Despite a few studies previously describing a significant link between headache and the presence of aPL23, most of the research did not find such a correlation6. This disparity in the results may be due to the aforementioned lack of consensus regarding SLE headache criteria.
Some limitations affecting our study should be taken into account. Firstly, this is a cross-sectional study and no causal relationship between headache and CPS can be established. Secondly, some factors may have influenced the final results, such as the effect of an analgesics recall bias (especially in controls) or not considering the presence of anxiety or depression in the participants. Thirdly, we did not classify our patients according to their headache types, which could be of interest in the final results.
CPS could be a treatable factor in a patient with SLE headache. Further prospective studies that evaluate and confirm the association between CPS and headache and the efficacy of the stress control therapies are needed.
Acknowledgment
We thank the Spanish Systemic Autoimmune Diseases Group and the Spanish Society of Internal Medicine for studying autoimmune diseases.

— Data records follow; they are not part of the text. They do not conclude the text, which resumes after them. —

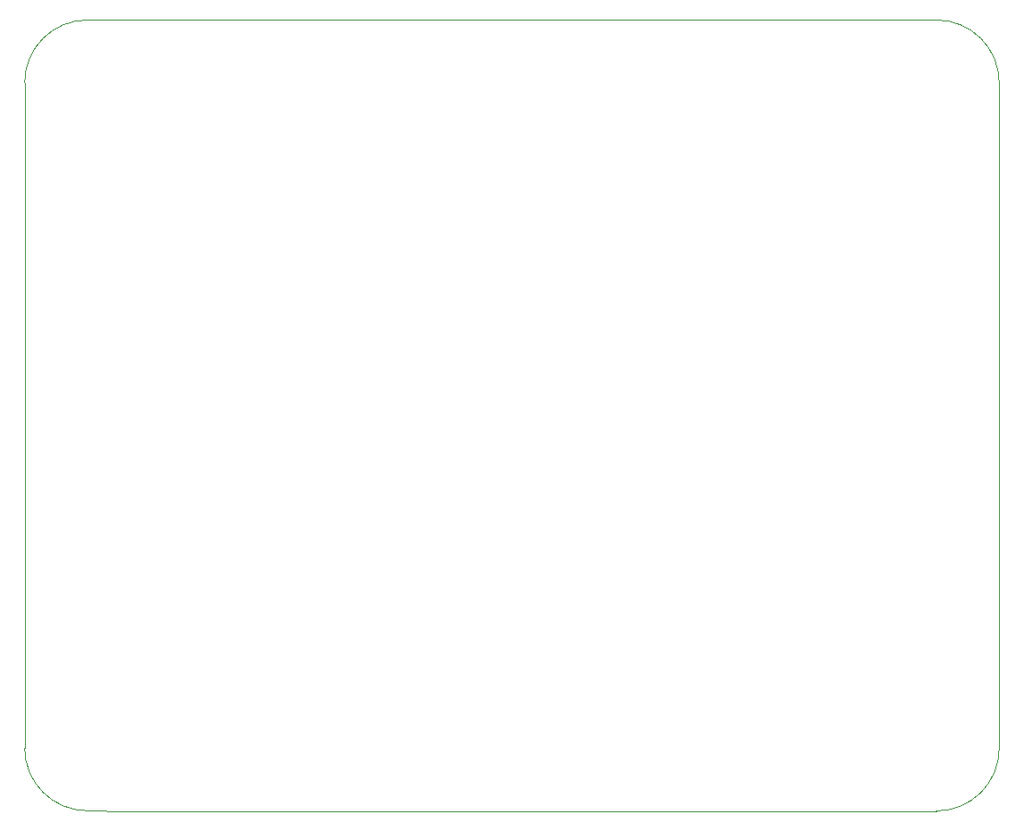
<source format=gm1>
%TF.GenerationSoftware,KiCad,Pcbnew,(5.1.9)-1*%
%TF.CreationDate,2021-02-07T17:12:48-05:00*%
%TF.ProjectId,MacroBoard,4d616372-6f42-46f6-9172-642e6b696361,rev?*%
%TF.SameCoordinates,Original*%
%TF.FileFunction,Profile,NP*%
%FSLAX46Y46*%
G04 Gerber Fmt 4.6, Leading zero omitted, Abs format (unit mm)*
G04 Created by KiCad (PCBNEW (5.1.9)-1) date 2021-02-07 17:12:48*
%MOMM*%
%LPD*%
G01*
G04 APERTURE LIST*
%TA.AperFunction,Profile*%
%ADD10C,0.050000*%
%TD*%
G04 APERTURE END LIST*
D10*
X115636204Y-107176308D02*
X113109470Y-107156340D01*
X198990000Y-101223178D02*
G75*
G02*
X193026894Y-107176308I-5953138J0D01*
G01*
X190500160Y-32146902D02*
X193036870Y-32146894D01*
X190500160Y-32146902D02*
X112514157Y-32146902D01*
X106561027Y-101203210D02*
X106561027Y-100607897D01*
X113109470Y-107156340D02*
X112514157Y-107156340D01*
X112514157Y-107156340D02*
G75*
G02*
X106561027Y-101203210I0J5953130D01*
G01*
X193026894Y-107176308D02*
X115636204Y-107176308D01*
X106561027Y-38100032D02*
X106561027Y-100607897D01*
X106561027Y-38100032D02*
G75*
G02*
X112514157Y-32146902I5953130J0D01*
G01*
X198990000Y-38110000D02*
X198990000Y-101223178D01*
X193036870Y-32146894D02*
G75*
G02*
X198990000Y-38110000I0J-5953138D01*
G01*
M02*

</source>
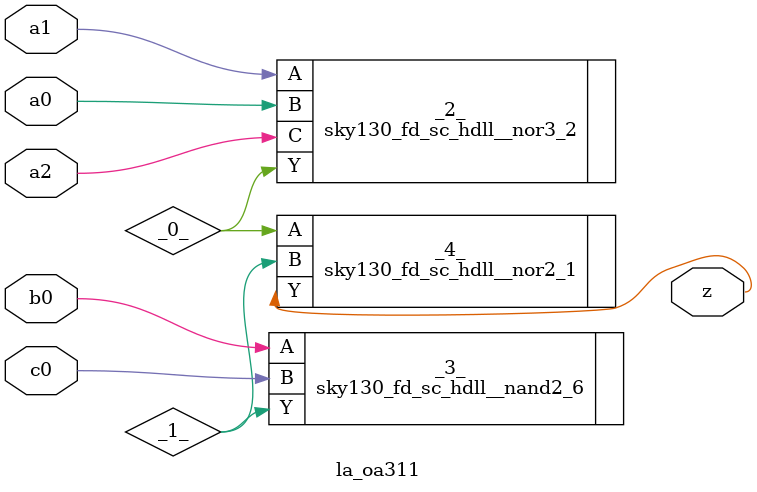
<source format=v>

/* Generated by Yosys 0.38+92 (git sha1 84116c9a3, x86_64-conda-linux-gnu-cc 11.2.0 -fvisibility-inlines-hidden -fmessage-length=0 -march=nocona -mtune=haswell -ftree-vectorize -fPIC -fstack-protector-strong -fno-plt -O2 -ffunction-sections -fdebug-prefix-map=/root/conda-eda/conda-eda/workdir/conda-env/conda-bld/yosys_1708682838165/work=/usr/local/src/conda/yosys-0.38_93_g84116c9a3 -fdebug-prefix-map=/user/projekt_pia/miniconda3/envs/sc=/usr/local/src/conda-prefix -fPIC -Os -fno-merge-constants) */

module la_oa311(a0, a1, a2, b0, c0, z);
  wire _0_;
  wire _1_;
  input a0;
  wire a0;
  input a1;
  wire a1;
  input a2;
  wire a2;
  input b0;
  wire b0;
  input c0;
  wire c0;
  output z;
  wire z;
  sky130_fd_sc_hdll__nor3_2 _2_ (
    .A(a1),
    .B(a0),
    .C(a2),
    .Y(_0_)
  );
  sky130_fd_sc_hdll__nand2_6 _3_ (
    .A(b0),
    .B(c0),
    .Y(_1_)
  );
  sky130_fd_sc_hdll__nor2_1 _4_ (
    .A(_0_),
    .B(_1_),
    .Y(z)
  );
endmodule

</source>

APPENDIX 1. Definitions of measures
Levels of educational were categorized as primary school (up to 8 yrs of education), junior school (8–12 yrs), and secondary school and/or university studies (> 12 yrs). Chronic analgesic intake was defined as the intake of analgesics due to headache or other types of pain during at least 10 days per month in the previous 3 months, a definition that coincides with the one established for Medication Overuse Headache19. The Migraine Disability Assessment questionnaire assesses the number of days in the previous 3 months in which activities were missed because of headache24. It is classified into 4 grades of severity: Grade I, score 0–5, minimal or infrequent disability with little or no treatment need; Grade II, score 6–10, mild disability with moderate treatment need; Grade III, score 11–20, moderate disability with urgent treatment needs; Grade IV, score > 21, severe disability with very urgent treatment needs. Cohen Perceived Stress Scale (CPSS) measures the degree to which situations in a person’s life are appraised as stressful in the last month25. The scale consists of 14 questions with 5 possible answers that range from 0 (never) to 4 (always), with a final score from 0 (minimum perceived stress) to 56 (maximum perceived stress). Results of CPSS were presented as a continuous variable (CPSS score).
- Accepted for publication November 8, 2013.